*** Dataset content Section Begins ***

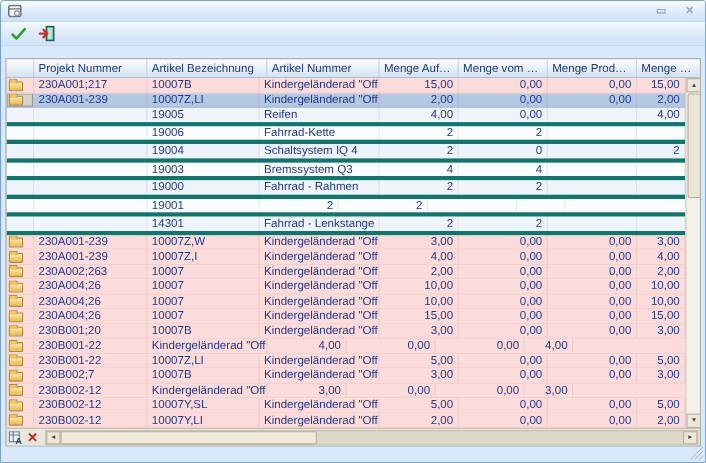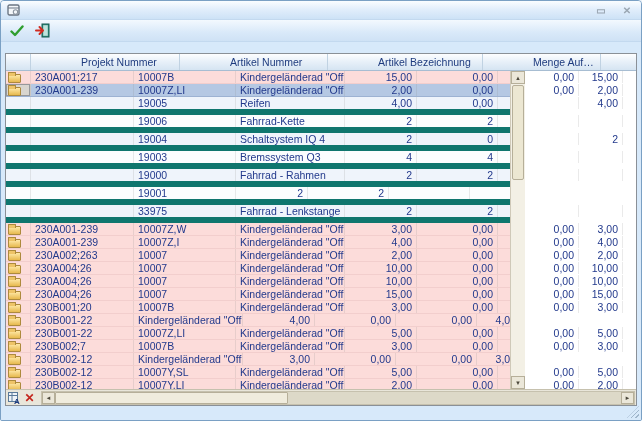--- a/index.html
+++ b/index.html
@@ -52,30 +52,30 @@
     margin:0 4px; width:632px; height:353px; flex:0 0 353px;
     border:1px solid #8a9097;
     background:#fff;
     display:flex; flex-direction:column;
   }
   .grid-header {
     height:17px; flex:0 0 17px;
     display:flex;
     background:linear-gradient(#fdfeff, #e9f1f9 45%, #d5e4f2);
     border-bottom:1px solid #a7bdd2;
-    color:#1e3b7e; font-size:10.5px;gap:46px;
+    color:#1e3b7e; font-size:10.5px;
   }
   .hcell {
     border-right:1px solid #c0d2e2;
     padding:2px 4px 0 4px;
     white-space:nowrap; overflow:hidden; text-overflow:ellipsis;
   }
   .hcell.num { text-align:right; }
   .grid-body { flex:1 1 auto; display:flex; overflow:hidden; }
-  .rows { width:504px; display:flex; flex-direction:column; }
+  .rows { width:617px; display:flex; flex-direction:column; }
 
   .row { flex:1 1 auto; display:flex; font-size:10.5px; color:#22398c; }
   .cell {
     border-right:1px solid rgba(140,140,140,0.18);
     padding:0 4px; display:flex; align-items:center;
     white-space:nowrap; overflow:hidden;
   }
   .cell.num { justify-content:flex-end; }
   .c-icon { width:25px; flex:0 0 25px; padding:0 2px; }
   .c-projekt { width:103px; flex:0 0 103px; }
@@ -88,21 +88,21 @@
   .h-icon { width:25px; flex:0 0 25px; }
   .h-projekt { width:103px; flex:0 0 103px; }
   .h-artikel { width:102px; flex:0 0 102px; }
   .h-bez { width:109px; flex:0 0 109px; }
   .h-auftrag { width:72px; flex:0 0 72px; }
   .h-lager { width:81px; flex:0 0 81px; }
   .h-prod { width:81px; flex:0 0 81px; }
   .h-zu { flex:1 1 auto; border-right:none; }
 
   .row.pink { background:#fcdcda; border-bottom:1px solid #f2cecd; }
-  .row.child { background:#fbfdfe; border-bottom:6px solid #0f766e; }
+  .row.child { background:#fbfdfe; border-bottom:4px solid #0f766e; }
   .row.child.alt { background:#eff4fb; }
   .row.selected { background:#b5c8e3; border-bottom:1px solid #9db2d2; }
   .row.selected .c-icon {
     background:#d8d5cf;
     box-shadow:inset 0 0 0 1px #96989b;
   }
 
   
   .folder { position:relative; width:13px; height:9px; margin-top:2px;
     background:linear-gradient(#ffe9a8, #e7b94e);
@@ -179,22 +179,22 @@
     </span>
   </div>
 
   <div class="gap"></div>
 
   <div class="grid">
 
     <div class="grid-header">
       <div class="hcell h-icon"></div>
       <div class="hcell h-projekt">Projekt Nummer</div>
+      <div class="hcell h-bez">Artikel Bezeichnung</div>
       <div class="hcell h-artikel">Artikel Nummer</div>
-      <div class="hcell h-bez">Artikel Bezeichnung</div>
       <div class="hcell h-auftrag num">Menge Auftrag</div>
       <div class="hcell h-lager num">Menge vom Lager</div>
       <div class="hcell h-prod num">Menge Produziert</div>
       <div class="hcell h-zu">Menge zu produzi...</div>
     </div>
 
     <div class="grid-body">
       <div class="rows">
   <div class="row pink">
     <div class="cell c-icon">
@@ -283,21 +283,21 @@
     <div class="cell c-artikel">19001</div>
     <div class="cell c-auftrag num">2</div>
     <div class="cell c-lager num">2</div>
     <div class="cell c-prod num"></div>
     <div class="cell c-zu num"></div>
   </div>
 
   <div class="row child alt">
     <div class="cell c-icon"></div>
     <div class="cell c-projekt"></div>
-    <div class="cell c-artikel">33975</div>
+    <div class="cell c-artikel">14301</div>
     <div class="cell c-bez">Fahrrad - Lenkstange</div>
     <div class="cell c-auftrag num">2</div>
     <div class="cell c-lager num">2</div>
     <div class="cell c-prod num"></div>
     <div class="cell c-zu num"></div>
   </div>
 
   <div class="row pink">
     <div class="cell c-icon">
               <span class="folder"></span>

*** Dataset content Section Ends ***

What the exercise asks:
Could you restate word for word the lines above from the one containing "height:17px; flex:0 0 17px;" through the one containing "1 auto; border-right:none;", both included, and nothing else?

Task response:
     height:17px; flex:0 0 17px;
     display:flex;
     background:linear-gradient(#fdfeff, #e9f1f9 45%, #d5e4f2);
     border-bottom:1px solid #a7bdd2;
-    color:#1e3b7e; font-size:10.5px;gap:46px;
+    color:#1e3b7e; font-size:10.5px;
   }
   .hcell {
     border-right:1px solid #c0d2e2;
     padding:2px 4px 0 4px;
     white-space:nowrap; overflow:hidden; text-overflow:ellipsis;
   }
   .hcell.num { text-align:right; }
   .grid-body { flex:1 1 auto; display:flex; overflow:hidden; }
-  .rows { width:504px; display:flex; flex-direction:column; }
+  .rows { width:617px; display:flex; flex-direction:column; }
 
   .row { flex:1 1 auto; display:flex; font-size:10.5px; color:#22398c; }
   .cell {
     border-right:1px solid rgba(140,140,140,0.18);
     padding:0 4px; display:flex; align-items:center;
     white-space:nowrap; overflow:hidden;
   }
   .cell.num { justify-content:flex-end; }
   .c-icon { width:25px; flex:0 0 25px; padding:0 2px; }
   .c-projekt { width:103px; flex:0 0 103px; }
@@ -88,21 +88,21 @@
   .h-icon { width:25px; flex:0 0 25px; }
   .h-projekt { width:103px; flex:0 0 103px; }
   .h-artikel { width:102px; flex:0 0 102px; }
   .h-bez { width:109px; flex:0 0 109px; }
   .h-auftrag { width:72px; flex:0 0 72px; }
   .h-lager { width:81px; flex:0 0 81px; }
   .h-prod { width:81px; flex:0 0 81px; }
   .h-zu { flex:1 1 auto; border-right:none; }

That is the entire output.